Directeur général QU Dongyu

Huitième Conférence régionale informelle pour l’Amérique du Nord Allocution d’ouverture

de M. Qu Dongyu, Directeur général de la FAO

09/04/2024

Chers collègues,

Je suis reconnaissant aux deux importants membres fondateurs de la FAO que sont le Canada et les États-Unis d’Amérique pour leur engagement et leur soutien de longue date.

Je remercie le Canada d’accueillir cette Conférence régionale informelle pour l’Amérique du Nord, qui représente pour nous une occasion précieuse de tenir des discussions et des débats approfondis.

Sans le projet porté par les dirigeants du Canada et des États-Unis pendant la Seconde Guerre mondiale et la reconnaissance par ces derniers de l’importance de l’agriculture et de la sécurité alimentaire, la FAO n’aurait pas été créée il y a maintenant près de 80 ans. 

Je me réjouis à l’idée de célébrer l’année prochaine, avec tous nos membres, ce 80e anniversaire de la naissance de la FAO, une étape importante dans l’histoire de cette institution du système des Nations Unies!

Ce groupe régional est propre à la FAO, et son existence témoigne du rôle important que joue la région Amérique du Nord pour l’Organisation.

Depuis que j’ai pris mes fonctions, en 2019, je me suis employé sans relâche à repenser la FAO pour en faire une Organisation souple, orientée vers l’action et adaptée aux objectifs visés, qui soit capable d’innover et de trouver des solutions aux défis mondiaux actuels et, surtout, de les appliquer de manière efficace, efficiente et cohérente, comme le veut son mandat.

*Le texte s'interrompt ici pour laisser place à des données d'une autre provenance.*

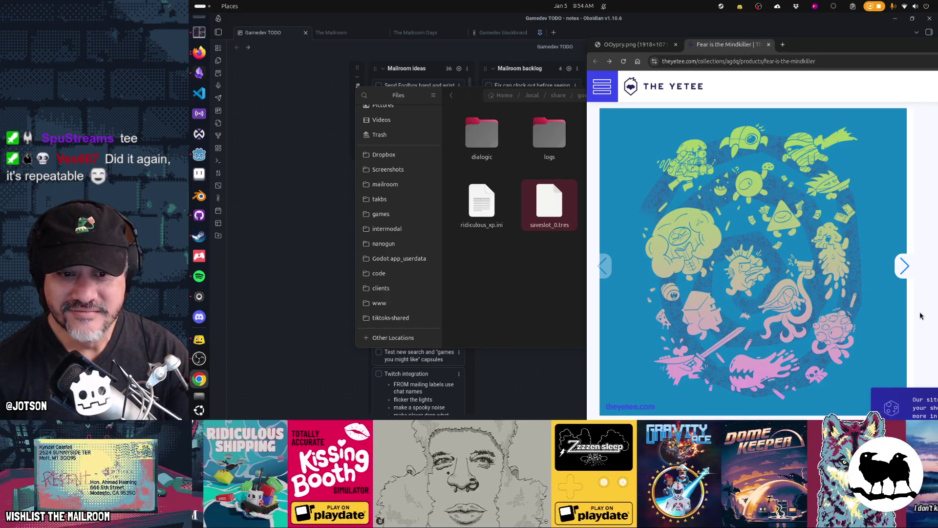
key(super+h)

Mon premier mandat était celui de l’approche des «quatre E», fondée sur les principes de l’efficience, de l’efficacité, de l’extraordinaire et de l’excellence. Mon second mandat est aujourd’hui principalement axé sur le prolongement de nos ambitions initiales consistant à donner corps à une FAO unie dans l’action, conformément à l’approche des «quatre R»: relèvement, réforme, reconstruction et renaissance.

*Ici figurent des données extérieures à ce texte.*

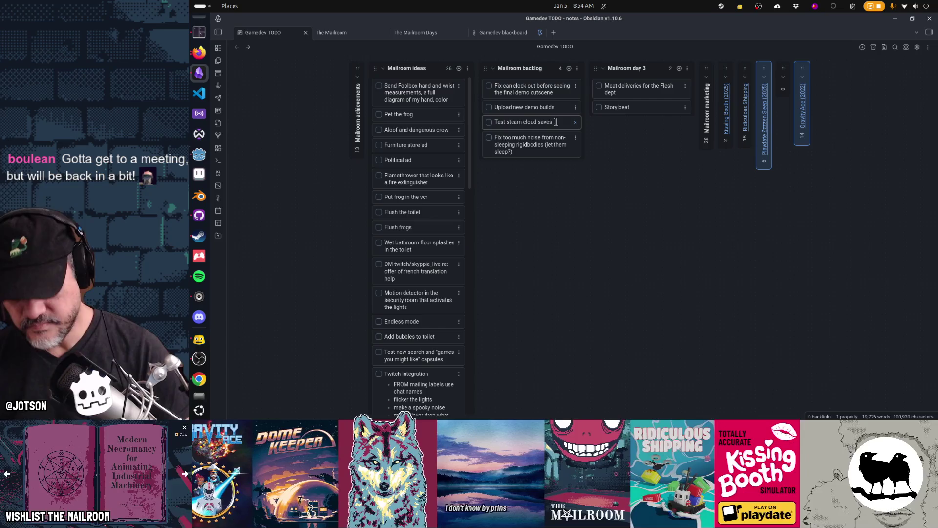
text(by)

Nous devons cependant agir ensemble pour atteindre ces objectifs collectifs: notre collaboration est indispensable à notre réussite. 

Chers collègues,

Ces cinq dernières années, nous avons écouté nos membres et fait tout notre possible pour nouer des partenariats efficaces et renforcer la confiance mutuelle.

L’approbation par les membres de la première augmentation en 12 ans de notre budget ordinaire est un signe évident de cette confiance. Cette augmentation, attendue depuis longtemps, était plus que nécessaire. Nous vous remercions d’en avoir pris acte et de nous avoir apporté votre soutien!

Le Canada et les États-Unis sont des donateurs très importants pour la FAO, qui peut compter tant sur leurs contributions ordinaires que sur leurs contributions volontaires. Compte tenu des conditions économiques difficiles dans le monde, il convient de noter que vous avez toujours largement soutenu la FAO ces dernières années.

J’estime que cela prouve que la confiance en la FAO est en passe d’être rétablie et que c’est là une reconnaissance incontestable de notre importante contribution à la sécurité alimentaire mondiale.

Je pense que le partenariat qui nous unit, autant chacun individuellement que collectivement, est solide, mais je suis déterminé à renforcer encore davantage nos liens, car je suis convaincu que nous pouvons encore renforcer et améliorer notre action, tous ensemble.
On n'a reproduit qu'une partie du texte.